Figure 3.

Bax/Bak and caspase-9 loss of function causes vlCST pruning defects. A-D, Representative images of cervical spinal cords showing the absence of vlCST in P21 WT (A, n = 7 mice), Bax^fl/fl (B; n = 5 mice), and Bak^–/– (C; n = 4 mice) mice and the presence of vlCST (indicated by red arrows) in Bax^fl/fl Bak^−/− mice (D; n = 9 mice).
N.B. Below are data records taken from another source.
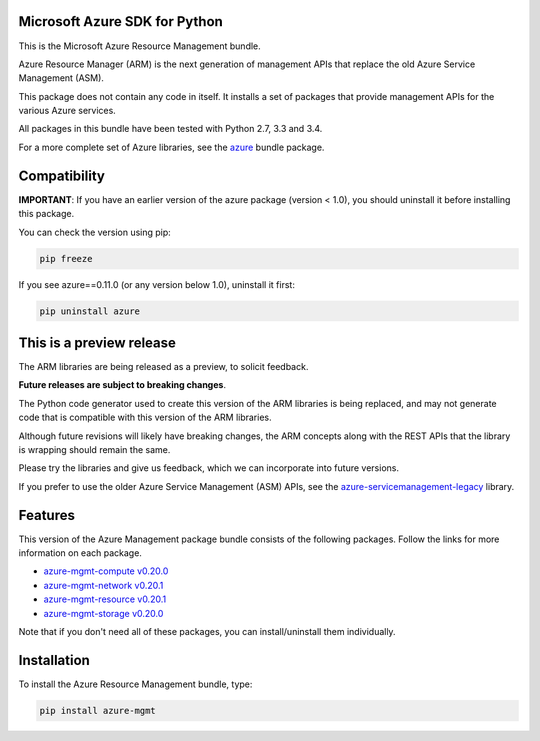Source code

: Microsoft Azure SDK for Python
==============================

This is the Microsoft Azure Resource Management bundle.

Azure Resource Manager (ARM) is the next generation of management APIs that
replace the old Azure Service Management (ASM).

This package does not contain any code in itself. It installs a set
of packages that provide management APIs for the various Azure services.

All packages in this bundle have been tested with Python 2.7, 3.3 and 3.4.

For a more complete set of Azure libraries, see the `azure <https://pypi.python.org/pypi/azure>`__ bundle package.


Compatibility
=============

**IMPORTANT**: If you have an earlier version of the azure package
(version < 1.0), you should uninstall it before installing this package.

You can check the version using pip:

.. code:: shell

    pip freeze

If you see azure==0.11.0 (or any version below 1.0), uninstall it first:

.. code:: shell

    pip uninstall azure


This is a preview release
=========================

The ARM libraries are being released as a preview, to solicit feedback.

**Future releases are subject to breaking changes**.

The Python code generator used to create this version of the ARM
libraries is being replaced, and may not generate code that is compatible
with this version of the ARM libraries.

Although future revisions will likely have breaking changes, the ARM concepts
along with the REST APIs that the library is wrapping should remain the same.

Please try the libraries and give us feedback, which we can incorporate into
future versions.

If you prefer to use the older Azure Service Management (ASM) APIs, see the
`azure-servicemanagement-legacy <https://pypi.python.org/pypi/azure-servicemanagement-legacy>`__ library.


Features
========

This version of the Azure Management package bundle consists of the
following packages. Follow the links for more information on each package.

-  `azure-mgmt-compute v0.20.0 <https://pypi.python.org/pypi/azure-mgmt-compute/0.20.0>`__
-  `azure-mgmt-network v0.20.1 <https://pypi.python.org/pypi/azure-mgmt-network/0.20.1>`__
-  `azure-mgmt-resource v0.20.1 <https://pypi.python.org/pypi/azure-mgmt-resource/0.20.1>`__
-  `azure-mgmt-storage v0.20.0 <https://pypi.python.org/pypi/azure-mgmt-storage/0.20.0>`__

Note that if you don't need all of these packages, you can install/uninstall them individually.


Installation
============

To install the Azure Resource Management bundle, type:

.. code:: shell

    pip install azure-mgmt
E, Quantification of the average area occupied by vlCST in the ipsilateral ventral and lateral funiculi, demonstrating that Bax^fl/fl Bak^−/− mice (1.615 ± 0.2278%; p < 0.0001, unpaired t test) but not Bax^fl/fl (0.1271 ± 0.07238%, p = 0.5006, unpaired t test) or Bak^–/– (0.09308 ± 0.01490%, p = 0.6660, unpaired t test) mice, shows a significantly greater presence of vlCST compared with control mice (0.08184 ± 0.02059%). F-I, Representative images of cervical spinal cords showing the absence of vlCST in P21 caspase-3^–/– (F; n = 8 mice), caspase-6^–/– (G; n = 6 mice), and caspase-7^–/– (H; n = 6 mice) mice and the presence of vlCST (indicated by red arrows) in caspase-9^fl/fl mice (I; n = 6 mice). J, Quantification showing that the average area occupied by vlCST in the ipsilateral ventral and lateral funiculi of caspase-9^fl/fl mice (0.7251 ± 0.09310%, p = 0.0004, unpaired t test), but not caspase-3^–/– (0.06655 ± 0.01128%, p = 0.2229, unpaired t test), caspase-6^–/– (0.06549 ± 0.02768%, unpaired t test), or caspase-7^–/– (0.06612 ± 0.006429%, unpaired t test) mice, is significantly higher than caspase-3^+/– mice (0.04285 ± 0.01203%). Scale bar: A, 200 μm.